Elliot Fisher, a professor at Dartmouth who has tirelessly researched variation in medical care across the country, has been in the news a lot lately. The Dartmouth Atlas research team has documented enormous variations in utilization around the country. This variation was recently the topic of a widely-quoted New Yorker article by Atul Gawande which helped demonstrate the seamy underbelly of American medicine: our physicians do more procedures because that’s how they earn their money.

National Public Radio had a story yesterday morning entitled “A Painless Way To Cut Health Care Costs?” Fisher was quoted extensively – pointing out that we should move away from fee for service payment methodologies we could eliminate a lot of medical costs. (I agree). Reporter Julie Rovner wondered if this means that slowing the growth of health care costs “doesn’t have to hurt.”

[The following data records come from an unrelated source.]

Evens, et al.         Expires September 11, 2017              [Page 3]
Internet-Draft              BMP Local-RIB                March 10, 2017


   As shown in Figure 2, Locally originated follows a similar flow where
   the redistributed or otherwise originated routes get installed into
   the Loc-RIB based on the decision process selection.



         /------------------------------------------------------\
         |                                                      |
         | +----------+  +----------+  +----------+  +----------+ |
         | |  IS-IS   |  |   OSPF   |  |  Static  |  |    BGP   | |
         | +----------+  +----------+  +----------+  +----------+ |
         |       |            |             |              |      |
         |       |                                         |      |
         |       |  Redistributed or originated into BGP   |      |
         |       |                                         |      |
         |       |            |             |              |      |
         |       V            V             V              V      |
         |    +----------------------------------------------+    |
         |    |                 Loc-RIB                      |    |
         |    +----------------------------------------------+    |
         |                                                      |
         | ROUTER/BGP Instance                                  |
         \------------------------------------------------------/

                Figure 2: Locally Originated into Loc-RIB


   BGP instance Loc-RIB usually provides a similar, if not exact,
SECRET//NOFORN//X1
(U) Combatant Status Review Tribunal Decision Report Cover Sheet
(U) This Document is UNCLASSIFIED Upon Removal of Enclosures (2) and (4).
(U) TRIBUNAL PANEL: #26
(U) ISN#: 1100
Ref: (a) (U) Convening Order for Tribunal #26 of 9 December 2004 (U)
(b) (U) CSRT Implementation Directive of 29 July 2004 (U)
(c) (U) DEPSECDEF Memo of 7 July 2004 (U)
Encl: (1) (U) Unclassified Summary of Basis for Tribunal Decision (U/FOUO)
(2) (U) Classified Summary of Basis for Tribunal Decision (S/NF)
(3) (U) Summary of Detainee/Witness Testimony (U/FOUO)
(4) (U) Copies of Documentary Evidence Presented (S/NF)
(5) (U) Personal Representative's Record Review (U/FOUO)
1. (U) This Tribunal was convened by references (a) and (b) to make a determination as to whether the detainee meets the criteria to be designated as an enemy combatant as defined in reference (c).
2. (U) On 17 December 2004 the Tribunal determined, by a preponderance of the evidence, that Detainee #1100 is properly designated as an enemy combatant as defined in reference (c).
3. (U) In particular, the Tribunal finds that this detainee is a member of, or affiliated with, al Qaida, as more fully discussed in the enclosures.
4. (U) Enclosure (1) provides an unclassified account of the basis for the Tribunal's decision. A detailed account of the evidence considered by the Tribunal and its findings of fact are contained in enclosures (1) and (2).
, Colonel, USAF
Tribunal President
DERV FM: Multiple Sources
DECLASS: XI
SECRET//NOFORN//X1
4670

It all depends who you are.

If you are a patient, decreasing variation is good. Decreasing variation means that we offer more reliable health care, and decreasing overutilization will prevent medical errors and lower patient copayment and coinsurance charges. No problem there.


If you are an employer or the government purchasing health insurance – ditto. Decreasing variation (and increasing the prevalence of evidence based care) should lead to higher value in the health care purchase. Sign me up.

But is this likely to be painless for hospitals and doctors? Not by a long shot!

Health care, at 1/6 of the economy, employs a lot of people and creates an enormous amount of wealth. In most communities with a hospital, that hospital is the major employer in town. The top ten nongovernmental employers in Massachusetts includes three hospital systems and one university that includes hospital employees in its headcount.

In a sense, if we cut out 30-35% of all hospital revenues, we would end up with Detroits all across the country (especially in Massachusetts).

Let’s also not forget that the US has much lower utilization than all of the OECD countries that we look to as examples. So – while Fisher et al have demonstrated convincingly that medical communities in northern New England and the northern Plains states deliver better care while spending fewer resources, the excess cost in the US compared to Europe is largely due to cost per unit, not utilization.

I agree with Fisher and others that we should work hard to decrease variation and by so doing decrease utilization. In many instances (like preventive care), decreasing variation and increasing evidence based care will actually increase utilization and costs; I favor this too.

But I would not call solving this problem “painless, “ and I would not underestimate how difficult it will be to overcome opposition to efforts that would undermine the current business model.